D. Final Considerations

Isaiah 53 is hardly a convincing prophecy of Jesus, for the following reasons:

(1) It nowhere names Jesus, or the time and place in which he lived and died (April, 30 or 33 A.D., Palestine).

(2) It nowhere refers to Jesus’ crucifixion. Christian Bibles often translate Isaiah 53:5 as “He was pierced for our transgressions,” but the Jewish translation is vaguer: it uses the word “wounded,” rather than “pierced.”

(3) It nowhere refers to a Messiah.

(4) There is no clear reference to Jesus’ resurrection. The verse, “he will see his offspring;
and he will prolong his days” is not a reference to a resurrection, whatever else it might mean.

I have tried to present the Jewish case against Isaiah 53 being a prophecy about Jesus, not because I think the Jews are right and the Christians are wrong, but because I think Christians are utterly mistaken if they suppose that Isaiah 53 is a slam-dunk, open-and-shut case of a prophecy about Jesus’ passion and resurrection. It is far from that.

I’ll let the last word go to Dr. William Lane Craig.
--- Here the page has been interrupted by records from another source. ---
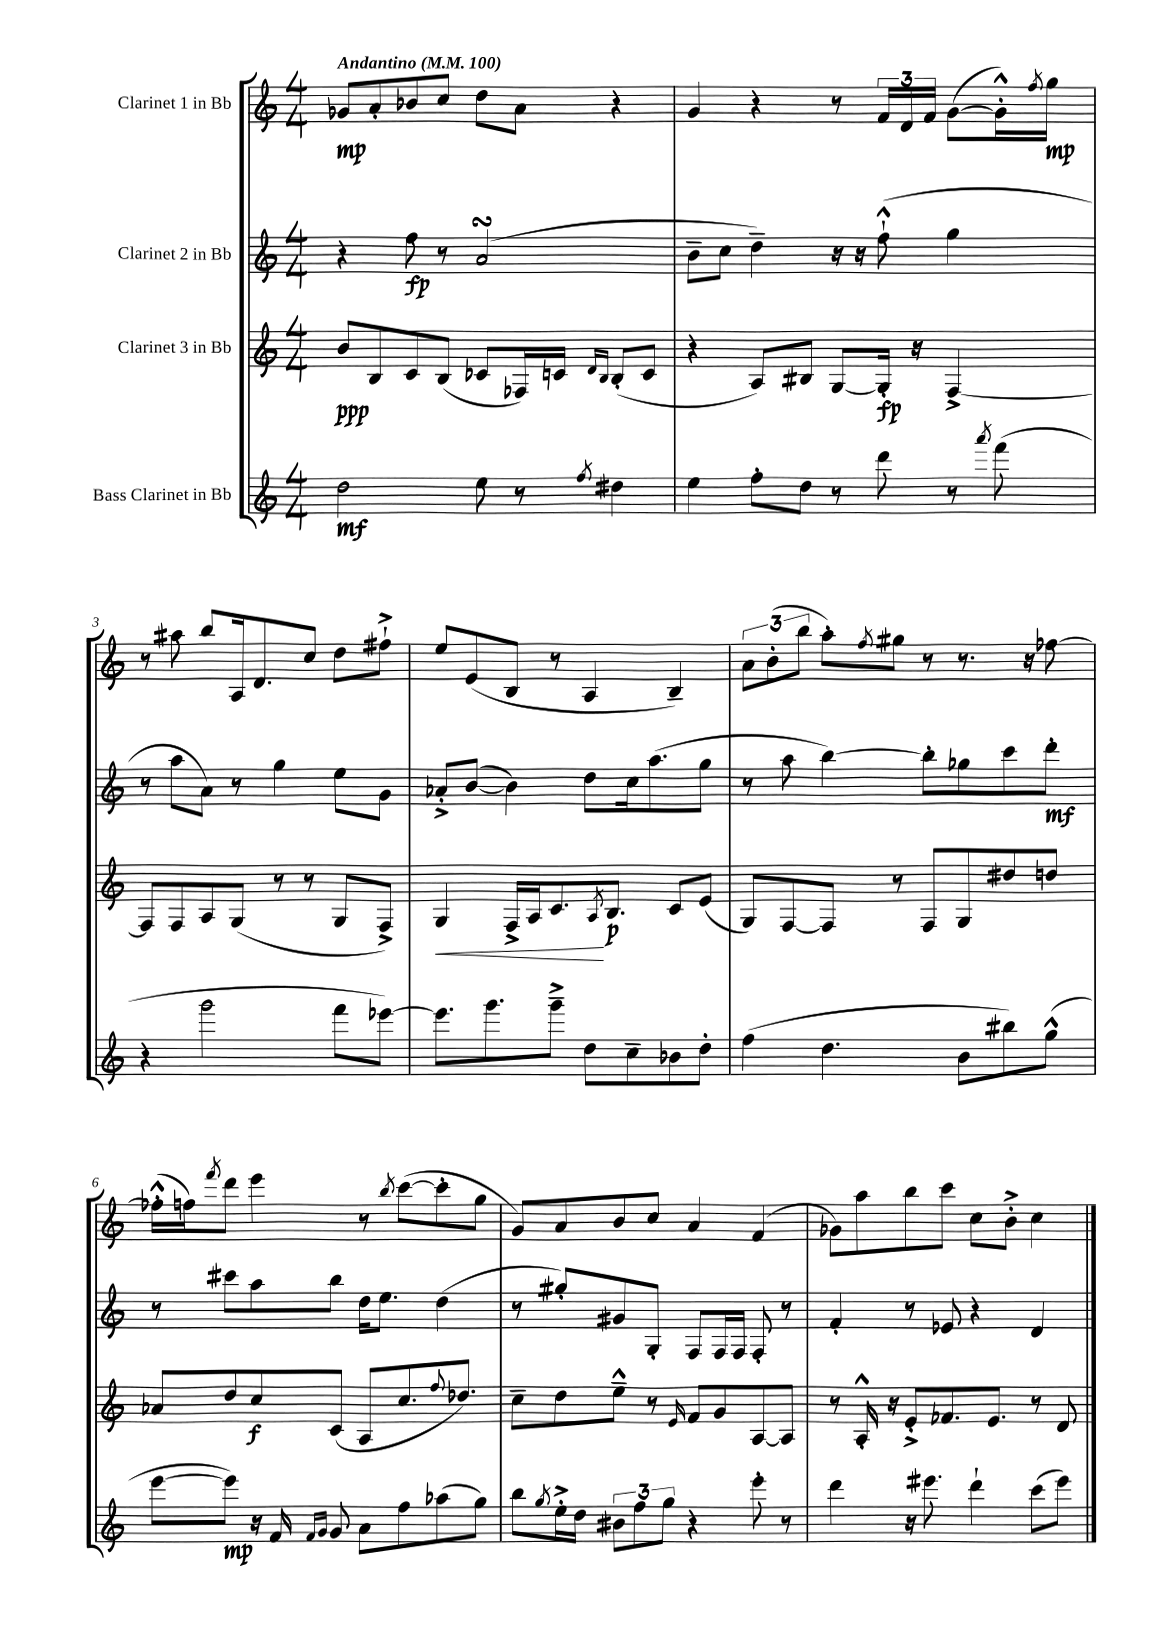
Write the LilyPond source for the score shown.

<<
\new StaffGroup <<
\new Staff = "s0" \with { instrumentName = "Clarinet 1 in Bb" } {
    \clef treble \key c \major \numericTimeSignature \time 4/4 \tempo "Andantino" 4 = 100
    ges'8\mp a'8-. bes'8 c''8 d''8 a'8 r4 |
    g'4 r4 r8 \tuplet 3/2 { f'16 d'16 f'16 } g'8~( g'16-.-^) \acciaccatura { f''8 } g''16\mp |
    r8 ais''8 b''8 a16 d'8. c''8 d''8 fis''8-!-> |
    e''8 e'8( b8 r8 a4 b4--) |
    \tuplet 3/2 { a'8 b'8-.( b''8 } a''8-.) \acciaccatura { f''8 } gis''8 r8 r8. r16 fes''8~ |
    fes''16-.-^( f''16) \acciaccatura { f'''8 } d'''8 e'''4 r8 \acciaccatura { b''8 } c'''8~( c'''8-. g''8 |
    g'8) a'8 b'8 c''8 a'4 f'4( |
    ges'8) a''8 b''8 c'''8 c''8 b'8-.-> c''4 \bar "|." |
}
\new Staff = "s1" \with { instrumentName = "Clarinet 2 in Bb" } {
    \clef treble \key c \major \numericTimeSignature \time 4/4
    r4 f''8\fp r8 a'2\turn( |
    b'8-- c''8 d''4--) r16 r16 f''8-!-^( g''4 |
    r8 a''8 a'8) r8 g''4 e''8 g'8 |
    aes'8-.-> b'8~( b'4) d''8 c''16 a''8.( g''8 |
    r8 a''8 b''4~) b''8-. ges''8 c'''8 d'''8-.\mf |
    r8 cis'''8 a''8 b''8 d''16 e''8. d''4( |
    r8 gis''8-.) gis'8 g8-. f8 f16 f16 f8-. r8 |
    f'4-. r8 ees'8 r4 d'4 \bar "|." |
}
\new Staff = "s2" \with { instrumentName = "Clarinet 3 in Bb" } {
    \clef treble \key c \major \numericTimeSignature \time 4/4
    b'8\ppp b8 c'8 b8( ces'8 fes16) c'16 \grace { d'16 b16 } b8-.( c'8 |
    r4 a8) bis8 g8~ g16-.\fp r16 f4~-> |
    f8 f8 a8 g8( r8 r8 g8 f8->) |
    g4\< f16-> a16 c'8.\! \acciaccatura { a8 } b8.\p c'8 e'8( |
    g8) f8~ f8 r8 f8 g8 dis''8 d''8 |
    aes'8 d''8 c''8\f c'8( a8 c''8. \appoggiatura { f''8 } des''8.) |
    c''8-- d''8 e''8---^ r8 \grace { e'16 } f'8 g'8 a8~ a8 |
    r8 a16-.-^ r16 e'8-.-> fes'8. e'8. r8 d'8 \bar "|." |
}
\new Staff = "s3" \with { instrumentName = "Bass Clarinet in Bb" } {
    \clef treble \key c \major \numericTimeSignature \time 4/4
    d''2\mf e''8 r8 \acciaccatura { f''8 } dis''4 |
    e''4 f''8-. d''8 r8 d'''8 r8 \acciaccatura { a'''8 } f'''8( |
    r4 g'''2 f'''8 ees'''8~) |
    ees'''8. g'''8. g'''8---> d''8 c''8-- bes'8 d''8-. |
    f''4( d''4. b'8 bis''8) g''8-^( |
    e'''8~ e'''8\mp) r16 f'16 \grace { f'16 g'16 } g'8 a'8 f''8 aes''8( g''8) |
    b''8 \acciaccatura { g''8 } e''16-.-> d''16 \tuplet 3/2 { bis'8 f''8 g''8 } r4 e'''8-. r8 |
    d'''4 r16 eis'''8. d'''4-! c'''8( eis'''8) \bar "|." |
}
>>
>>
He writes that the early Christian disciples “wanted to show that Jesus’ resurrection was in some sense a fulfillment of Scripture, and, since the Old Testament has almost nothing to say about the resurrection, they had to apply novel interpretations to passages that weren’t really about the resurrection.”

He adds: “Now if that sort of hermeneutic strikes you as dishonest, understand that for an ancient Jewish exegete discerning such deeper meanings in the Scriptures was normal procedure and would be seen as a strength of one’s view. Giving a novel interpretation to familiar passages was seen as providing additional insight into Scripture.”

Fair enough. And maybe in the first century A.D., that would have been seen as a perfectly valid form of exegesis. But my point is that it would never convince a seeker after truth in the 21st century. For that reason, I think that Christian apologists do themselves no favors when they trot out Isaiah 53 as if it were a proof-text. It isn’t.